Thomas Fouilleron, directeur des archives et de la Bibliothèque du Palais Princier de Monaco
Mathieu Deldicque, Conservateur en chef du patrimoine, Directeur du musée Condé
Une figure politique et artistique
La princesse de Monaco Marie-Catherine de Brignole- Sale (1739-1813), devenue princesse de Condé en 1808, est une figure politique et artistique majeure de la deuxième moitié du XVIIIe siècle. Elle fut une grande commanditaire à l’imagination foisonnante et bâtit un véritable paradis terrestre à Betz, dans l’Oise. Ces jardins constituent l’aboutissement du parcours artistique de la princesse de Monaco qui commença dès son enfance. Élevée à Gênes dans un palais entouré de chefs-d’œuvre, c’est en France qu’elle put exercer pleinement son goût, à Paris d’abord puis
dans les alentours de Chantilly.

------------------------

TÂCHE À FAIRE:
Répondez à ces questions d'après le texte sur la princesse de Monaco :
(a) Qui dirige le musée Condé ?
(b) En quelle année Marie-Catherine de Brignole-Sale est-elle devenue princesse de Condé ?
(c) Dans quelle ville a-t-elle été élevée ?

------------------------

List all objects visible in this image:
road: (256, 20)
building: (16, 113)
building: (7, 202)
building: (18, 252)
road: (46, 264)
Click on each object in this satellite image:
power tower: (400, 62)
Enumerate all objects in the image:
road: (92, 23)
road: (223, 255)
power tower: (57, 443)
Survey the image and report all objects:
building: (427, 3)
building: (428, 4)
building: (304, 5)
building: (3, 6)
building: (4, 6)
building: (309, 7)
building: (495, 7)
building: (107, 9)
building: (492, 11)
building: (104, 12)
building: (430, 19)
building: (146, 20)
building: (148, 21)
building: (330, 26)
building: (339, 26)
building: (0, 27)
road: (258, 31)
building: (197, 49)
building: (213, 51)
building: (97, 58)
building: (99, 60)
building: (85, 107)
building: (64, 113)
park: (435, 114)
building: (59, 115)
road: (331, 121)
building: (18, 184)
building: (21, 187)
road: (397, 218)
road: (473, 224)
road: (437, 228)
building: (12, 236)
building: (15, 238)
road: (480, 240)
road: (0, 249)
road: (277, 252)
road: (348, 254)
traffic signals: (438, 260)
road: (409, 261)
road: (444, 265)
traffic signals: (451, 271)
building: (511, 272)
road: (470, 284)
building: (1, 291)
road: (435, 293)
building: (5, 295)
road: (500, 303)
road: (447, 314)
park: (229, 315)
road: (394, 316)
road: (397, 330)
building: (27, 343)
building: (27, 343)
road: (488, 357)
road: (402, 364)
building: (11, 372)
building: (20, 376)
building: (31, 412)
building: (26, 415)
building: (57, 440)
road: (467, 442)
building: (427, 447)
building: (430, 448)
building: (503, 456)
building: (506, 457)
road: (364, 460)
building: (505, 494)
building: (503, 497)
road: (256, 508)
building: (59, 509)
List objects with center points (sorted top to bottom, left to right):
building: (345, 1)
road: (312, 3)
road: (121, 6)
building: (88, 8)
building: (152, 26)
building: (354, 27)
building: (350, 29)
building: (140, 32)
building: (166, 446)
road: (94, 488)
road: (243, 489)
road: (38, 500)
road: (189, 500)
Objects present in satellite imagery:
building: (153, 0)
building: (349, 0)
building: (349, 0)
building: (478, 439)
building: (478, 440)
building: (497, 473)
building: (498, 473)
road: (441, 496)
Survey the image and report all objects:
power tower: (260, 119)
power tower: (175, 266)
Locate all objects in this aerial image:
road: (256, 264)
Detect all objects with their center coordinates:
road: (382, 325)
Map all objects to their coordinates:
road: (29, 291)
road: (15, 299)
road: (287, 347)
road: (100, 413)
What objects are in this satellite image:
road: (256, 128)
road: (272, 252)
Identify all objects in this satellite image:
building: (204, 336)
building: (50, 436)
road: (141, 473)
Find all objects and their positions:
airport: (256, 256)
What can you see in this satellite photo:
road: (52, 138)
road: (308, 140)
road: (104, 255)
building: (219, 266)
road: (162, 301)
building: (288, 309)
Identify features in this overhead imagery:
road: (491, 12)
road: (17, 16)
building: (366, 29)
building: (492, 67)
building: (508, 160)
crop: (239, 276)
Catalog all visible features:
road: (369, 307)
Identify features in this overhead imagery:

------------------------

BONNE RÉPONSE:
(a) Mathieu Deldicque
(b) En 1808
(c) À Gênes